Reproduza sem nenhuma alteração as linhas dos itens abaixo, do começo até a linha que contém "scientific name: Ditaxis pringlei", incluindo essa linha.

##### Dados brutos #####

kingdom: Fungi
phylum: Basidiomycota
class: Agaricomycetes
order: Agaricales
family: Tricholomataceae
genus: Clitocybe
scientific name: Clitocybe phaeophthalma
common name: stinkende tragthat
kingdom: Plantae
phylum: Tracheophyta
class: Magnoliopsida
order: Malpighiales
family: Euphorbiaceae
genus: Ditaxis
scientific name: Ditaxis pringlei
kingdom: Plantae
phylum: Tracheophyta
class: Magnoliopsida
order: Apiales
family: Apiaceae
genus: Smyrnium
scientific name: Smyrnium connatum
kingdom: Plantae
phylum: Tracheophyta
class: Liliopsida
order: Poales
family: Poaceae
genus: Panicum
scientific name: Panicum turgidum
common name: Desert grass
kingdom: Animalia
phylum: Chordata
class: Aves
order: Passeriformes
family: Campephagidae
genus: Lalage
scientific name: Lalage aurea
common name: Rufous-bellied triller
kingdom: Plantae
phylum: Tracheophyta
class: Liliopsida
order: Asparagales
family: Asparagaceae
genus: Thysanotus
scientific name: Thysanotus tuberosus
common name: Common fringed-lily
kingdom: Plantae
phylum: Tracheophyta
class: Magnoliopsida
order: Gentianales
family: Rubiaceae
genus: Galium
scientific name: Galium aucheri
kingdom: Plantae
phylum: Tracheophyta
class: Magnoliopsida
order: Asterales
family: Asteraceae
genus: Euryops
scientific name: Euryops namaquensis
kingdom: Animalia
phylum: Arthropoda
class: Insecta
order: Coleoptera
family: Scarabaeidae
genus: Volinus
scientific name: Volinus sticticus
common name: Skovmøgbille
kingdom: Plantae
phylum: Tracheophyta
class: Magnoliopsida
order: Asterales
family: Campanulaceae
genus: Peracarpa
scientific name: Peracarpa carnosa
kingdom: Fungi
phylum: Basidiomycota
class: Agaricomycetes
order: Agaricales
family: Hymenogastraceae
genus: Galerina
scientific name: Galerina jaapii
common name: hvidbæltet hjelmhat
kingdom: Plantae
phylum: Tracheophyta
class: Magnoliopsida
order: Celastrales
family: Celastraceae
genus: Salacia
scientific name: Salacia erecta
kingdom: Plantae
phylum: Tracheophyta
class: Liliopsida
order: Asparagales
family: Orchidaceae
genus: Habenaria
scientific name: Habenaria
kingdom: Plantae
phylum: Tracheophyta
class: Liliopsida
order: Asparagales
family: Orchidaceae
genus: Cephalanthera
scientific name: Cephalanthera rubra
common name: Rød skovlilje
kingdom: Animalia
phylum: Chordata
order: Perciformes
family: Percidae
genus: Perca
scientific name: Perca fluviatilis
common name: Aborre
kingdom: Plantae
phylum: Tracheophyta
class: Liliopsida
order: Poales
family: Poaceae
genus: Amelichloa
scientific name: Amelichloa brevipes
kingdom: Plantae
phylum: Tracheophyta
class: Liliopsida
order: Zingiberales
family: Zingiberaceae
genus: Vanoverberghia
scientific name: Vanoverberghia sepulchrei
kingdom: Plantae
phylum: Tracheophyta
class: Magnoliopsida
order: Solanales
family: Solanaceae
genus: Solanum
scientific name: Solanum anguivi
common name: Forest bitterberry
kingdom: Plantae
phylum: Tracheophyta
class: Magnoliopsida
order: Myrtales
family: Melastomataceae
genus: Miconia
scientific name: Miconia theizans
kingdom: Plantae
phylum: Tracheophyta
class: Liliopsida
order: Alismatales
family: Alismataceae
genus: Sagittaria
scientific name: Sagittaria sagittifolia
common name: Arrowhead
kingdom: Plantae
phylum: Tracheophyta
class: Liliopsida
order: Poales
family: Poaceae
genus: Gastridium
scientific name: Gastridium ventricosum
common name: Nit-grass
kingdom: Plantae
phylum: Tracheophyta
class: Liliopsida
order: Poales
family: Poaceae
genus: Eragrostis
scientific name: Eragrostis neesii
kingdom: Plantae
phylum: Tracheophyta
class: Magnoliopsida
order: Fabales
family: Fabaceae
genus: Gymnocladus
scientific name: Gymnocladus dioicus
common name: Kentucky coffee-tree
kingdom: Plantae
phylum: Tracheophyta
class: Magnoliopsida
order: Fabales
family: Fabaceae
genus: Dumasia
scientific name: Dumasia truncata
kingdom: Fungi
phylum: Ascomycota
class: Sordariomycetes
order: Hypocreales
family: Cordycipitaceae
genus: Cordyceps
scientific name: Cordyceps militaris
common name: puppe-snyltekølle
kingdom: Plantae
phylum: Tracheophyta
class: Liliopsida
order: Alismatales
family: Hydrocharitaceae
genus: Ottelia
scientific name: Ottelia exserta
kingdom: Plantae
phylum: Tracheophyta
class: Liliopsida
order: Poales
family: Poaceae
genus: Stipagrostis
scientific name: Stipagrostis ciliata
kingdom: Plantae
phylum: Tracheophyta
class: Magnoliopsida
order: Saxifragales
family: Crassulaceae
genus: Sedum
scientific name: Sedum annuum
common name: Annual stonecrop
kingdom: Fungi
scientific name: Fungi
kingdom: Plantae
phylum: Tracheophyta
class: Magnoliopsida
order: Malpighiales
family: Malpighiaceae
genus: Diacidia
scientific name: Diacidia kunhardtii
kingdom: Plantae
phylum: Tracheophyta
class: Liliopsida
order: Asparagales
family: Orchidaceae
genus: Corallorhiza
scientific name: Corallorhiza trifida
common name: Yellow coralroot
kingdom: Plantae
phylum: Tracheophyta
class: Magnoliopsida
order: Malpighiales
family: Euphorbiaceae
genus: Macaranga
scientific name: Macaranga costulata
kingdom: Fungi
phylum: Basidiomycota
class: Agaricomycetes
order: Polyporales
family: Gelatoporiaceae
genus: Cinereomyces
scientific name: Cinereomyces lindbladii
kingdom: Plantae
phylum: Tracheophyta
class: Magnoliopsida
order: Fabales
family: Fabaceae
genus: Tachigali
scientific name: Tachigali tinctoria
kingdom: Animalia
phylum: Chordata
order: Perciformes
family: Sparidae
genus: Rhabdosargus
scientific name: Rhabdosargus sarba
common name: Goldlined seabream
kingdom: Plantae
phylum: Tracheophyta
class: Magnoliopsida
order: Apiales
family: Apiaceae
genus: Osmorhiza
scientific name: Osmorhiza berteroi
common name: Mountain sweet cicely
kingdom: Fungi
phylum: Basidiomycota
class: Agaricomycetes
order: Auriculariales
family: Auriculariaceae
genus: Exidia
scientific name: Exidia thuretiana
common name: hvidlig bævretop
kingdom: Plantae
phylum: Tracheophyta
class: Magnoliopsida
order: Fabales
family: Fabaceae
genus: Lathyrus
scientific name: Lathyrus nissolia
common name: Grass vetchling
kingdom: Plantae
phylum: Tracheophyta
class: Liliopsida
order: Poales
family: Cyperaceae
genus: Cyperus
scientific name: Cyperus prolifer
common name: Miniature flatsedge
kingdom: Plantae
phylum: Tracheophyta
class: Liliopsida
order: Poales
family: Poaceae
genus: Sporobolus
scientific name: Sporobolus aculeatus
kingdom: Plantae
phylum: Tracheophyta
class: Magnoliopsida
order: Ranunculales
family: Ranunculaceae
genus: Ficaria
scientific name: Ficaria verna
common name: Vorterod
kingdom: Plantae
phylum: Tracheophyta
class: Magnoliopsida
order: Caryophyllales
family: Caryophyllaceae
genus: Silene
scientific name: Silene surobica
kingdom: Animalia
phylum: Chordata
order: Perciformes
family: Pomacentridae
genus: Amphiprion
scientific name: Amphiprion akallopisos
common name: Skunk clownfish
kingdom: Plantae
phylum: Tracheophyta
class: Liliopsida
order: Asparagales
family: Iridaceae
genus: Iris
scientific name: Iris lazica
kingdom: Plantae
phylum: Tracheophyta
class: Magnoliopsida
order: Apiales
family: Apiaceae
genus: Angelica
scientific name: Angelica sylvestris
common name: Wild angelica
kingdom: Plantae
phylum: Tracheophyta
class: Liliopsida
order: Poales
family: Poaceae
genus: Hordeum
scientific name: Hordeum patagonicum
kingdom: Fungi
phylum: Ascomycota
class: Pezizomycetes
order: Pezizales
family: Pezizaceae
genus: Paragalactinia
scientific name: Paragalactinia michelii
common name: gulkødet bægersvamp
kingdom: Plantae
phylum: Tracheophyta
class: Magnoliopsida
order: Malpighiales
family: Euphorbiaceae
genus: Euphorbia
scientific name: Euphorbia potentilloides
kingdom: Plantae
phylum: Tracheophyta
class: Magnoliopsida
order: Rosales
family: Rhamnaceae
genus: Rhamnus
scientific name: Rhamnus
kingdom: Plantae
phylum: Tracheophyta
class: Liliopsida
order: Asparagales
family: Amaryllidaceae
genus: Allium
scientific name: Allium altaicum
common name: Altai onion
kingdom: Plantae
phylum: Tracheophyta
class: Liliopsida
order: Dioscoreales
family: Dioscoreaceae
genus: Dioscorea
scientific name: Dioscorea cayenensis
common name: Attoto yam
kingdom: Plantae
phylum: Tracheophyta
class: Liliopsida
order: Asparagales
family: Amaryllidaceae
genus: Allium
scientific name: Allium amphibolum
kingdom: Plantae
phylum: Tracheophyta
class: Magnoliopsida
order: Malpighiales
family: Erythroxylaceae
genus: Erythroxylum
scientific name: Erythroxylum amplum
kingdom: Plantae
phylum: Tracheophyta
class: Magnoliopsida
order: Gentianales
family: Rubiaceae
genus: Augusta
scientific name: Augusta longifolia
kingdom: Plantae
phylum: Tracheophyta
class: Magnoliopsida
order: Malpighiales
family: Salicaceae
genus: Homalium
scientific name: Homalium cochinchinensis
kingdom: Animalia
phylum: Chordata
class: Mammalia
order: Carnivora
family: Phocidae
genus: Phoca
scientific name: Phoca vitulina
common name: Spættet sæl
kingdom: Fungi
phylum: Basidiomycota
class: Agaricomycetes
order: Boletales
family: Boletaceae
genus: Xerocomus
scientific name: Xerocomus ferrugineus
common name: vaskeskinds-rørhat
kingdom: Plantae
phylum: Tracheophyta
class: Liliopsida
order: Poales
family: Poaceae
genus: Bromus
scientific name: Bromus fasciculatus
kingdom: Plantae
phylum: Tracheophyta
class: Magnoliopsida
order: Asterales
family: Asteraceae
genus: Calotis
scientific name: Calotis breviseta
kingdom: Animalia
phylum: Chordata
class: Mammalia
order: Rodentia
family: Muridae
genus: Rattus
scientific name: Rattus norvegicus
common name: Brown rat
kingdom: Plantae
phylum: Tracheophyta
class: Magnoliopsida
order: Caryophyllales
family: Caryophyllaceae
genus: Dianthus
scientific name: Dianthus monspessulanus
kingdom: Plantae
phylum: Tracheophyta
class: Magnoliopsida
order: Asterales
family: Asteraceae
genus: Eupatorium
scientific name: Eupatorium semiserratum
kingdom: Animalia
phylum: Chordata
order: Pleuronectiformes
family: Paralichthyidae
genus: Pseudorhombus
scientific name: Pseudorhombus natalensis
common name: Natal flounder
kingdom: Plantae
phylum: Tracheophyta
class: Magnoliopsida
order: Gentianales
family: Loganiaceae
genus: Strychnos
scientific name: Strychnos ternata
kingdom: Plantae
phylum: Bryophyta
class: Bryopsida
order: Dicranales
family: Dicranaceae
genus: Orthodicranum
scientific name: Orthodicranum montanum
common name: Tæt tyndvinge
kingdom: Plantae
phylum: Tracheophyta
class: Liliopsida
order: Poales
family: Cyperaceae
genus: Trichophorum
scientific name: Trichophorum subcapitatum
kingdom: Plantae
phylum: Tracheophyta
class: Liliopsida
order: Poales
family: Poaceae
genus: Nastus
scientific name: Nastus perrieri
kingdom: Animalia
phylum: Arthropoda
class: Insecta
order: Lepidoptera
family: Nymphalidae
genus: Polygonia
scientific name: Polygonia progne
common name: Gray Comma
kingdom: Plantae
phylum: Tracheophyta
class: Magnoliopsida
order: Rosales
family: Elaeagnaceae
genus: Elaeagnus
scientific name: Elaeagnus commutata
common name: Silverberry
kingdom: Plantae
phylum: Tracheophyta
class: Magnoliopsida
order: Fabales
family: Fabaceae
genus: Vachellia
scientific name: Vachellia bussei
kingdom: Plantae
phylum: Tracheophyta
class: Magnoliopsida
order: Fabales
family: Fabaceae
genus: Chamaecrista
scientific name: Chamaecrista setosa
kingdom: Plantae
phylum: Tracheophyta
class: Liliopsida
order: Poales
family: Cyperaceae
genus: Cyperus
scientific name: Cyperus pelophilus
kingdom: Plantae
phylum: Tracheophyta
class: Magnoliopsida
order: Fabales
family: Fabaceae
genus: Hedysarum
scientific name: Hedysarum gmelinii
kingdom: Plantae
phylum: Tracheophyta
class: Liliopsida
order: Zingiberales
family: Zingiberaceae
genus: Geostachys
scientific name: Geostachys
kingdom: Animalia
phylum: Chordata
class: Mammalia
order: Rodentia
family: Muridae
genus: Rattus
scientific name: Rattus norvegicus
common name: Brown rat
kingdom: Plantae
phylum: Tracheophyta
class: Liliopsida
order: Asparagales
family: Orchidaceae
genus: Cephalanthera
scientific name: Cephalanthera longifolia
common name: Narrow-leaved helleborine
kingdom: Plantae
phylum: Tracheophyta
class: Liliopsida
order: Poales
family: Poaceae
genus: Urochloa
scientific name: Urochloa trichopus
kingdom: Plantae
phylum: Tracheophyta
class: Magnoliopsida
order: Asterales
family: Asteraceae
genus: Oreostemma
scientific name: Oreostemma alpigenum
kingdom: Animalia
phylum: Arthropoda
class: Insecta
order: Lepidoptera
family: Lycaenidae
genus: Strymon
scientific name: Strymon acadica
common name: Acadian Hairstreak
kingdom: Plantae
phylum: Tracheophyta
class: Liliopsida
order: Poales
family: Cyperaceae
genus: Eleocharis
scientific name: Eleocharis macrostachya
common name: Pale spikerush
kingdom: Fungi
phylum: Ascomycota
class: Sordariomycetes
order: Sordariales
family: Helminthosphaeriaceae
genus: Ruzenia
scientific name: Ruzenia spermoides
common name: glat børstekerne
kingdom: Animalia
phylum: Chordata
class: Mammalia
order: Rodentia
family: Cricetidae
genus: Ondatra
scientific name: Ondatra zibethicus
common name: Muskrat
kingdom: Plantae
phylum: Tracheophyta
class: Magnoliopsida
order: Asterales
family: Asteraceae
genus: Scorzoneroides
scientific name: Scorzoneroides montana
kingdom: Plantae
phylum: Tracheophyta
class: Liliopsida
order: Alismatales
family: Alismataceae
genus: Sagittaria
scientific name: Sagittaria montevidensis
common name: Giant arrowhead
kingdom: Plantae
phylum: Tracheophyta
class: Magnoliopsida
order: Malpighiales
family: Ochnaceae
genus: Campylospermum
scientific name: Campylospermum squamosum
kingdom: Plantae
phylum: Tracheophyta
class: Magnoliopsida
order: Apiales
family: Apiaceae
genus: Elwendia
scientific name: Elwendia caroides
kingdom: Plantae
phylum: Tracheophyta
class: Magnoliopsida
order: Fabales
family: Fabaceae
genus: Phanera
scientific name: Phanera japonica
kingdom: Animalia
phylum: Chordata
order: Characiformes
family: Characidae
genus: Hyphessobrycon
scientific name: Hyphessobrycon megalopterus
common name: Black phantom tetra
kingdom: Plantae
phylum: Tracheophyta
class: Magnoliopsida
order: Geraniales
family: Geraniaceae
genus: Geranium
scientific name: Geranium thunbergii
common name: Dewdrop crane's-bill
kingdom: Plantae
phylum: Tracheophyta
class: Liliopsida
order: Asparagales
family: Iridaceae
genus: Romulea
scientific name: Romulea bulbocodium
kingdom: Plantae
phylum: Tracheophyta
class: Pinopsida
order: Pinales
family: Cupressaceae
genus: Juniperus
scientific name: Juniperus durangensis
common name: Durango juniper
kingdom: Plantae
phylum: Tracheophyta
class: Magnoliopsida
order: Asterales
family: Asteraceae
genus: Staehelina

#####

Resposta ao exercício =
kingdom: Fungi
phylum: Basidiomycota
class: Agaricomycetes
order: Agaricales
family: Tricholomataceae
genus: Clitocybe
scientific name: Clitocybe phaeophthalma
common name: stinkende tragthat
kingdom: Plantae
phylum: Tracheophyta
class: Magnoliopsida
order: Malpighiales
family: Euphorbiaceae
genus: Ditaxis
scientific name: Ditaxis pringlei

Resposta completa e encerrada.